» Exercise instructions:
Using the records below, copy every line that holds the string "center".

» Dataset content:
———
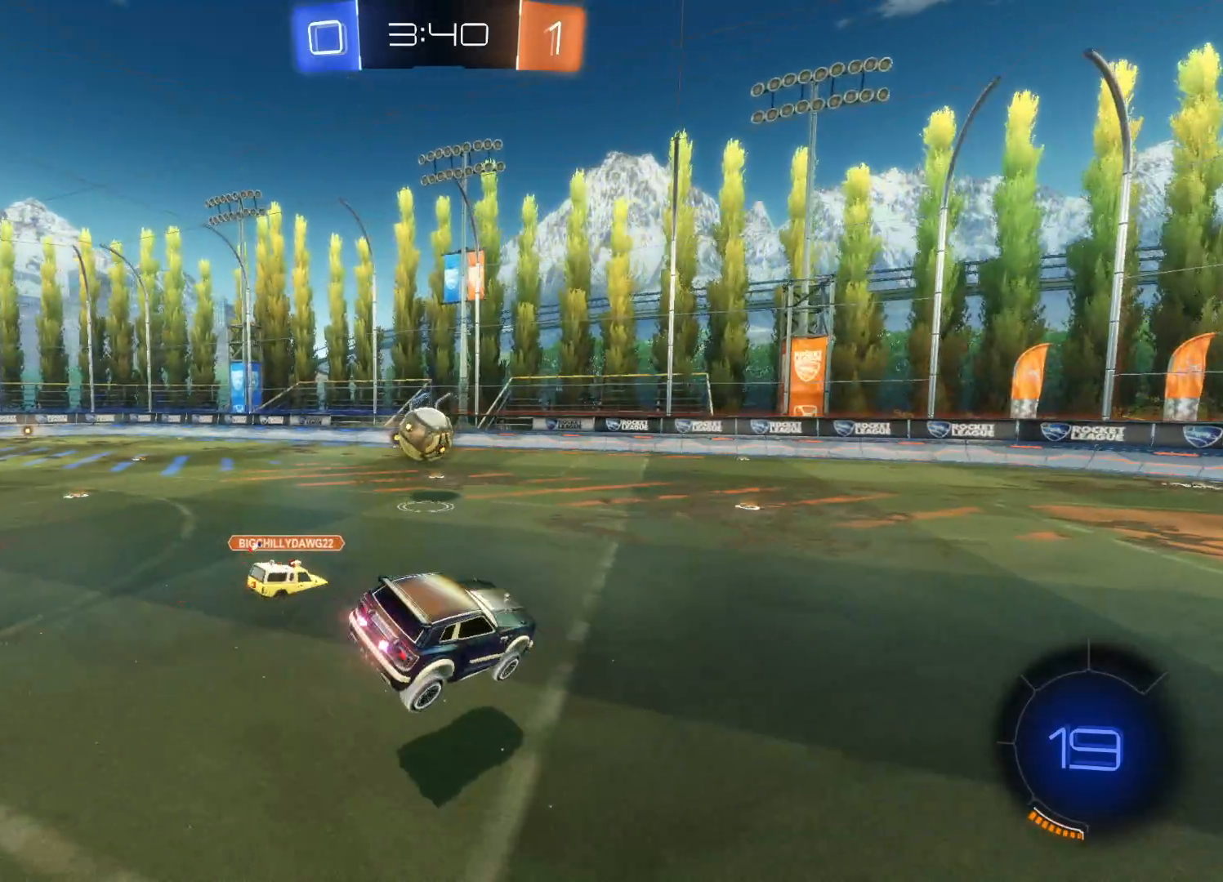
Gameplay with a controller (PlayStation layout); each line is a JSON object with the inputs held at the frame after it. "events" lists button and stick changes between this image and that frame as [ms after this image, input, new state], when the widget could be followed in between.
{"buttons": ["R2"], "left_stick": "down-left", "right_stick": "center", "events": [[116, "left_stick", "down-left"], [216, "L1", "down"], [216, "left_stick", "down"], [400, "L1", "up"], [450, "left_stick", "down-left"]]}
———
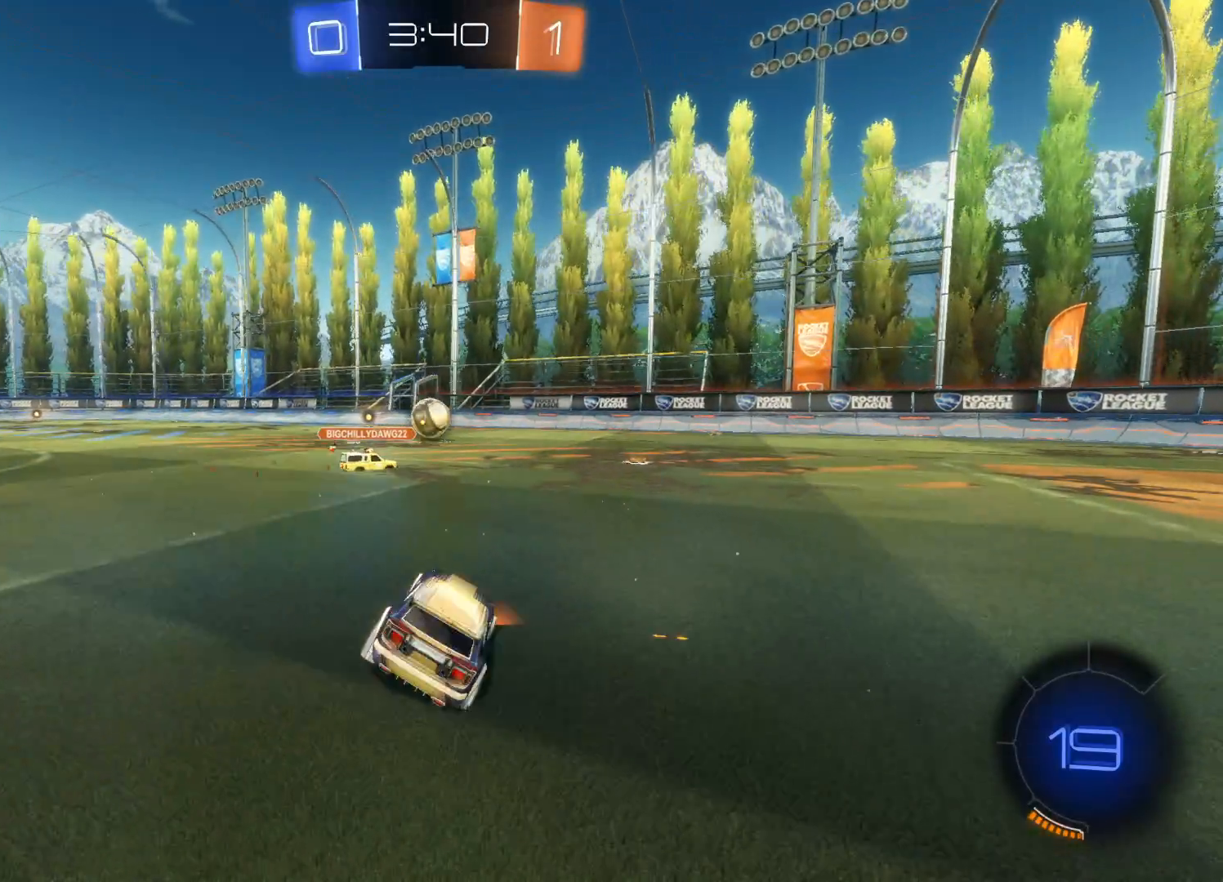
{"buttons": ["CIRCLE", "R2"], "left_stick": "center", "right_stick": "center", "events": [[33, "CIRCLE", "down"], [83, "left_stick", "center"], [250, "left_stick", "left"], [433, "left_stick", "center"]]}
———
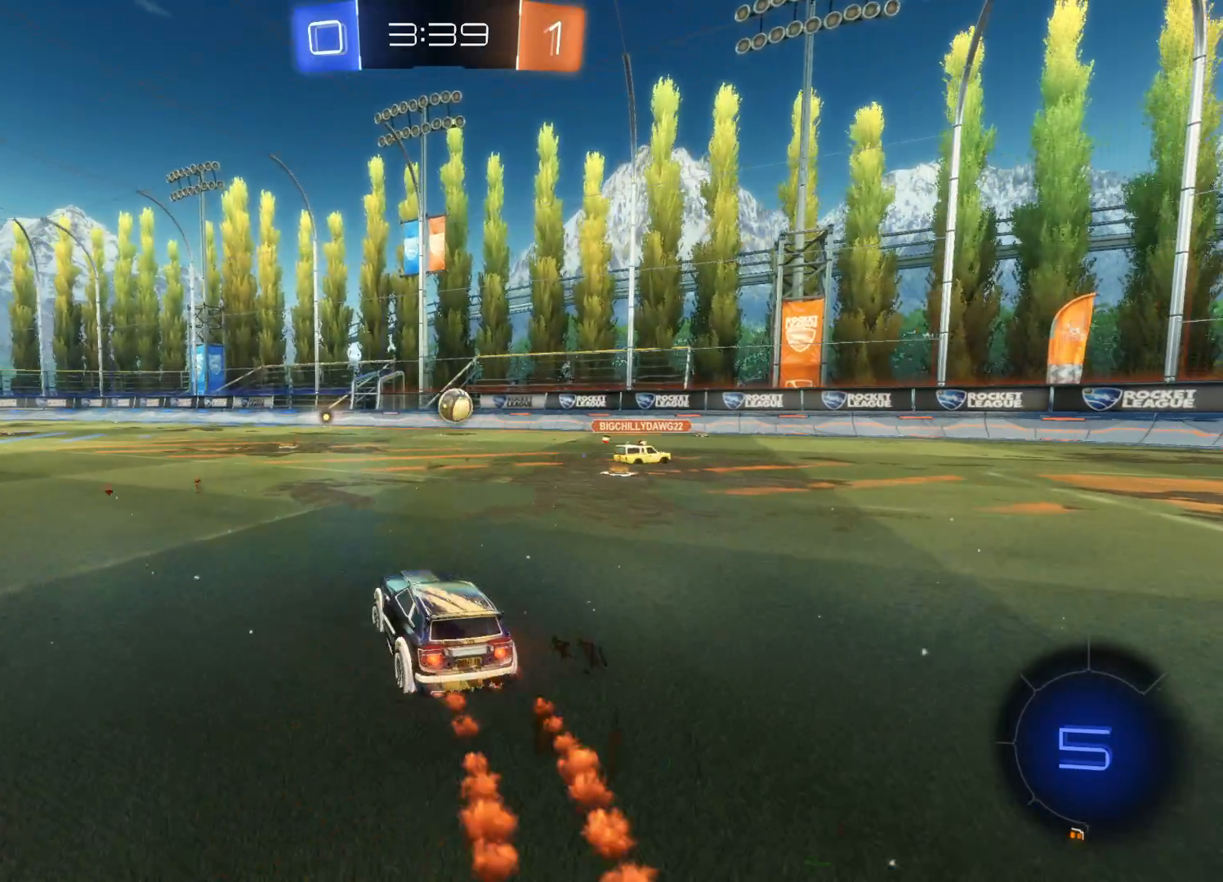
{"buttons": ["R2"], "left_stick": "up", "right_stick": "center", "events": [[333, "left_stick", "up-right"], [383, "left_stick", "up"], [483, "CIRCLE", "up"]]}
———
» Problem solution:
{"buttons": ["R2"], "left_stick": "down-left", "right_stick": "center", "events": [[116, "left_stick", "down-left"], [216, "L1", "down"], [216, "left_stick", "down"], [400, "L1", "up"], [450, "left_stick", "down-left"]]}
{"buttons": ["CIRCLE", "R2"], "left_stick": "center", "right_stick": "center", "events": [[33, "CIRCLE", "down"], [83, "left_stick", "center"], [250, "left_stick", "left"], [433, "left_stick", "center"]]}
{"buttons": ["R2"], "left_stick": "up", "right_stick": "center", "events": [[333, "left_stick", "up-right"], [383, "left_stick", "up"], [483, "CIRCLE", "up"]]}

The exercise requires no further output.